Before I get to the stuff Chad was talking about, I do want to note that the word “data”, much like “law”, has a number of different meanings. As we all have to be very careful about how we talk, as people are out there looking to misuse our words to attack the facts of evolution or climate change, we sometimes overdefine things. At one level, “data” just means a collection of numbers or facts, wherever it came from. If you have code, for instance, that is going to do calculations on some input, you might call the file you get it a data file.
If you want to be more precise and talk about the things out there in the natural world, as opposed to things we just calculated based on some model, you might use the terms “experimental data” or “observational data”. Even there, though, sometimes (as Chad notes) you include simulations in your basic processing of the data. For instance, when analyzing photometry from the Hubble Space Telescope (HST), in order to extract the highest precision possible results you might use simulations of the diffraction pattern of the telescope as part of your data processing.
So what is the status of simulations in astronomy? There’s quite a range. Typically, in astronomy and astrophysics, the theorists are more tightly coupled with the observers than is the case in many fields. Indeed, theorists often cross over and get involved in observing projects. In Chad’s field— roughly speaking, atomic, molecular, and optical (AMO) physics— sometimes the systems are simple enough that you can compare pencil-and-paper theory predictions to experiment. Even there, however, that’s not always the case. Even with single atoms more complicated than Hydrogen, it takes numerical approximations and intense computer calculations to figure out levels and transitions of the more excited states. In astronomy, however, you’re almost always dealing with a big complicated many-particle system. This isn’t always true; Kepler was able to compare data to very simple laws, as he was effectively dealing with two-particle systems.
Consider stellar evolution. We have a great theory of the structure and evolution of stars, that’s confirmed by a wide range of observations. However, in many cases it takes intense simulations to produce the values that are to be compared with experiment. This includes not only of the nuclear reactions at the core, but also of the transfer of energy from the core to the surface. Different theorists using different models will produce subtly different predictions as to the surface temperature and luminosity of a star. They agree broadly, but sometimes nowadays, especially with dimmer stars, the data is good enough that we’re pushing the limitations of the models. (The disagreement, however, is not at the level that we question the underlying theory. Rather, it means that we can’t be sure about, for example, the exact age of a given pre-main-sequence star given its color and luminosity, as different models give different values for the age.)
I do want to correct one thing that Chad says. He says that with observational sciences like astronomy, we’ve got just one system to look at. While it’s true that we can’t run controlled experiments in the same way that a laboratory science can, only in a few cases in astronomy do we only have one system to look at. For instance, if you’re modeling the Cosmic Microwave Background, or anything else to do with the Universe as a whole, we’ve only got one system to look at. However, if you’re looking at supernovae, or stars, or nebulae, or galaxy clusters, there are a lot of systems out there. You can do things such as divide your sample of observational targets randomly into two subsets. Use one subset of objects to determine any free parameters in your model, and then test the now-fixed model against another subset of the targets.
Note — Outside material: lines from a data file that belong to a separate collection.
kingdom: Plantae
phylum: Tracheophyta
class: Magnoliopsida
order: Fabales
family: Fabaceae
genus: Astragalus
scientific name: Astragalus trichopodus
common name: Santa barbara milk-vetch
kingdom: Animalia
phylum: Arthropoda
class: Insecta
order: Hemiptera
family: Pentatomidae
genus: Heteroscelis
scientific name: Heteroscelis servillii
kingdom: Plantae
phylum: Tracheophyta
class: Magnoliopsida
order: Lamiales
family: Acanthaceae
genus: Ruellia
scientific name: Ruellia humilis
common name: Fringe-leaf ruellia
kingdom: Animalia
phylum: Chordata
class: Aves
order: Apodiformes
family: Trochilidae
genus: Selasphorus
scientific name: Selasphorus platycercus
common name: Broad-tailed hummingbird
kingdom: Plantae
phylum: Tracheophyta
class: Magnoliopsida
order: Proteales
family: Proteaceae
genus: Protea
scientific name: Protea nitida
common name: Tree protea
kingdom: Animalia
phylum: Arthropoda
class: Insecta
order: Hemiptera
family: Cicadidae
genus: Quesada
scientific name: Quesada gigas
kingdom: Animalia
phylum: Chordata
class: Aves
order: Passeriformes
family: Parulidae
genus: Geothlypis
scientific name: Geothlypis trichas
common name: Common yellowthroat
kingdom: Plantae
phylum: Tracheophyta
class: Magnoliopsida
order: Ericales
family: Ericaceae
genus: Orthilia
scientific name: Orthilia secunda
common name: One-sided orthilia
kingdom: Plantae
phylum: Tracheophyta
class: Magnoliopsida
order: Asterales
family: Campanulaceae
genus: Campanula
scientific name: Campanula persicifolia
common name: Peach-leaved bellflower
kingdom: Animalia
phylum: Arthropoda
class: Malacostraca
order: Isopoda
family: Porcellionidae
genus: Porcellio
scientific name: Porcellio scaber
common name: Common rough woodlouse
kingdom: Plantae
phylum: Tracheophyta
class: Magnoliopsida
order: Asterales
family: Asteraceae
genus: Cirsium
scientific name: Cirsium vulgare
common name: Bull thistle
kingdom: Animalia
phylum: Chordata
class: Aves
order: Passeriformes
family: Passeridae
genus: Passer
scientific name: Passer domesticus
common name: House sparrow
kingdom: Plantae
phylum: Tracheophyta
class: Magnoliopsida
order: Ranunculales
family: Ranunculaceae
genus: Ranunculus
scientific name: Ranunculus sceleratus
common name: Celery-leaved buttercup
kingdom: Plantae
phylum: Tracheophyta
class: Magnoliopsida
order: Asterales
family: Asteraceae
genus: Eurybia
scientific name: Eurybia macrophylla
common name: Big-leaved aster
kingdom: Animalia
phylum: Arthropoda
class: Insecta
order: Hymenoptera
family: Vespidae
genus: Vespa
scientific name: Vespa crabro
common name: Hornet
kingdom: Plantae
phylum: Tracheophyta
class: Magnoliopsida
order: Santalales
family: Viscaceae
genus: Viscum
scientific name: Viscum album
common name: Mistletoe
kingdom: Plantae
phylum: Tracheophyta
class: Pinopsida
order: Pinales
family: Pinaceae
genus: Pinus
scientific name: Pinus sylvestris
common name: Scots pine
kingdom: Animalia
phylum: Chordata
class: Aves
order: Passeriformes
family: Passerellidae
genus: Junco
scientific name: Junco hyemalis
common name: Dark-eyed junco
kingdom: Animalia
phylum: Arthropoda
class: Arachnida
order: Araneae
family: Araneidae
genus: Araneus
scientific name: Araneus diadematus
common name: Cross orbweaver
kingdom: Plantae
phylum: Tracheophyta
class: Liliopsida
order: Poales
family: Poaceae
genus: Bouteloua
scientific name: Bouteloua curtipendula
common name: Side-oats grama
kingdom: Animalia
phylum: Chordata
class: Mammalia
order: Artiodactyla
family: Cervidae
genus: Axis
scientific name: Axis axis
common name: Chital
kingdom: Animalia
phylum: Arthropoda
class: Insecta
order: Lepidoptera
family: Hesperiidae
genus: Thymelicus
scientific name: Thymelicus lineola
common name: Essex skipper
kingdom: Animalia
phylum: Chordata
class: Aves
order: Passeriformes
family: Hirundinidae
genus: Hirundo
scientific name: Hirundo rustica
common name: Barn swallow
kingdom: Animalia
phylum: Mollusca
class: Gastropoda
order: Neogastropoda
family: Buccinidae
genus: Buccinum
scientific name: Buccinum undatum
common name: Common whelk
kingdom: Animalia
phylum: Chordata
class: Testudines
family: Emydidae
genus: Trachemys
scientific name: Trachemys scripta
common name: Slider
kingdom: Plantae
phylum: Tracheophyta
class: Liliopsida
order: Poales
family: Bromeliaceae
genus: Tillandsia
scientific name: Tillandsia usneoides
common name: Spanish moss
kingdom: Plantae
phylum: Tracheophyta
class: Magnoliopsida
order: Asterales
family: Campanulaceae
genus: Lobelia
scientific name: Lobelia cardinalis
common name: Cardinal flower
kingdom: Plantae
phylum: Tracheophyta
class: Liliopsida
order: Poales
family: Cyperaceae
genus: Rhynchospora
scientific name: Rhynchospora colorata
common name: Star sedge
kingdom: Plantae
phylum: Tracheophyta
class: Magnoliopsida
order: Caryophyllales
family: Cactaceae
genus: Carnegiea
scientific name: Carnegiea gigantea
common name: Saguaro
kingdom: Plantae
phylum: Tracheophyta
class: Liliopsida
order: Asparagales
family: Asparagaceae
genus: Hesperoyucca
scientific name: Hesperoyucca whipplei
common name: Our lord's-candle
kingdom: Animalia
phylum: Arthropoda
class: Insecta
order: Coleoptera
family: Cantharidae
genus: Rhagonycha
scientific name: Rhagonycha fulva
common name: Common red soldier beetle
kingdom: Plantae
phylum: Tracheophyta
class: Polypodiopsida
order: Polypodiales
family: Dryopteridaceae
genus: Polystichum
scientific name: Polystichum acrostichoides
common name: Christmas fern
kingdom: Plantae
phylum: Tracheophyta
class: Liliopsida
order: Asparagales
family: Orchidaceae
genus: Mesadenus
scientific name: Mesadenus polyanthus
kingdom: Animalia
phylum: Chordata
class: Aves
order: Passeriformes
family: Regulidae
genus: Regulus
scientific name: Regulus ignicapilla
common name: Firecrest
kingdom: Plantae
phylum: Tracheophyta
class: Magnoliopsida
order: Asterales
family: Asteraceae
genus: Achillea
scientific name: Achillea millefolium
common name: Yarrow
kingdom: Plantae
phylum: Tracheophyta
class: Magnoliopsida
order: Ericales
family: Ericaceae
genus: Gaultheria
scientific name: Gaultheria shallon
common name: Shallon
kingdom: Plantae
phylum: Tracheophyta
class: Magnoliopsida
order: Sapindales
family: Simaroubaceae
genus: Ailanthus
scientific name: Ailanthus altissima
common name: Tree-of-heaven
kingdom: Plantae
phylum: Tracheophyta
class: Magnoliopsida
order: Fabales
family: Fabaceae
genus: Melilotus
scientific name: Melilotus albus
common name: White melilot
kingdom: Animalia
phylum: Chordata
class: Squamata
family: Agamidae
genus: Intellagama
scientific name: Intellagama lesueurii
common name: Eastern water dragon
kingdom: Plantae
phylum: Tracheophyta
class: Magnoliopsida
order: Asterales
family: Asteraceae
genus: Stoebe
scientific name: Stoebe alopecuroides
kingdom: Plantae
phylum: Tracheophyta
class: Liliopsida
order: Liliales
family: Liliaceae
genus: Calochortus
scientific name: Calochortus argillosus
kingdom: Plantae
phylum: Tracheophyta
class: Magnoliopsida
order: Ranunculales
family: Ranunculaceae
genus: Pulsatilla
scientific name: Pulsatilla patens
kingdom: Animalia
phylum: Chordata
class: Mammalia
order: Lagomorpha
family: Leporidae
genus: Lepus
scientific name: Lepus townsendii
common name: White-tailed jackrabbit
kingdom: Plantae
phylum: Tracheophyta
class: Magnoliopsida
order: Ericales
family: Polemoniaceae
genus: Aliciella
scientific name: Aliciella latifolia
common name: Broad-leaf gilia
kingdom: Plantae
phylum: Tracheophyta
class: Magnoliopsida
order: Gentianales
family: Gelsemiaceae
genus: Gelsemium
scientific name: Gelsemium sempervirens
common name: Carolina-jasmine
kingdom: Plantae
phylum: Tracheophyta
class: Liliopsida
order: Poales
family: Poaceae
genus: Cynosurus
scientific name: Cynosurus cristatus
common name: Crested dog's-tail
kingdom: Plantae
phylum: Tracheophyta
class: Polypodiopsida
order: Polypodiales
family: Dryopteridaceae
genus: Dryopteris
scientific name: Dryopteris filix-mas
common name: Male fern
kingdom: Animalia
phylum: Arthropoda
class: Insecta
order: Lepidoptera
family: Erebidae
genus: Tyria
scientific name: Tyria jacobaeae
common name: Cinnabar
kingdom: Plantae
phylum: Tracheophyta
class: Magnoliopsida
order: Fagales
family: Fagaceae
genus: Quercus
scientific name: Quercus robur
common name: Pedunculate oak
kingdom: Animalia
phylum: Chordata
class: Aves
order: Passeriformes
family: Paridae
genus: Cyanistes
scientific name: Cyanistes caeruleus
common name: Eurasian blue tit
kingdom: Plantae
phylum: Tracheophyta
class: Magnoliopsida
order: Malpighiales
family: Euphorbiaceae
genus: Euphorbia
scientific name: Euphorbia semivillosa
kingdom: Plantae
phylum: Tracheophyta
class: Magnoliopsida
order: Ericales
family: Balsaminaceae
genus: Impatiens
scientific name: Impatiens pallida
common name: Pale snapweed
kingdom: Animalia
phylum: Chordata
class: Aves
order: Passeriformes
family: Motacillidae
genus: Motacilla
When a theory, or simulations based on a theory, made a range of predictions that are confirmed by observation or experiment, we start to take that theory and those simulations seriously even where we haven’t been able to directly confirm the predictions. We haven’t directly observed gravitational waves. (We’ve observed them indirectly in the orbital decay of a binary pulsar.) However, until we have convincing observational limits otherwise, we believe they exist. Why? Because they’re a prediction of General Relativity (GR), and GR is an extremely robust theory that’s stood up to a wide range of other tests.
I suspect that the motivation to accord some “status” to “data” as produced by simulations comes from scientists reacting to misplaced pedants who want to latch on to single words as a way of undermining science. This is what creationists do when saying “evolution is a theory, not a fact”. Yes, it’s true that evolution is a theory. This, however, does not undermine it in any way, if you understand what a theory is, and if you understand how well supported by observational evidence that particular theory is. Likewise, people might argue against the fact of anthropogenic climate change based on there “not being real data”, as some of the “data” comes out of models. I don’t think any scientist is at all unclear on the difference. Models produce predictions, and may produce large amounts of “data”. However, even if we use the term to describe those values, we don’t confuse this with the results of observations an experiments (either raw, or processed through models similar to the HST diffraction model mentioned above). So, yes, it’s “just” the results of models that if we continue on our current path, the global average temperature is going to increase by at least a certain amount in the next decades. However, that prediction is based on multiple different models of the climate, all of which have withstood some tests to indicate that we ought to take them seriously.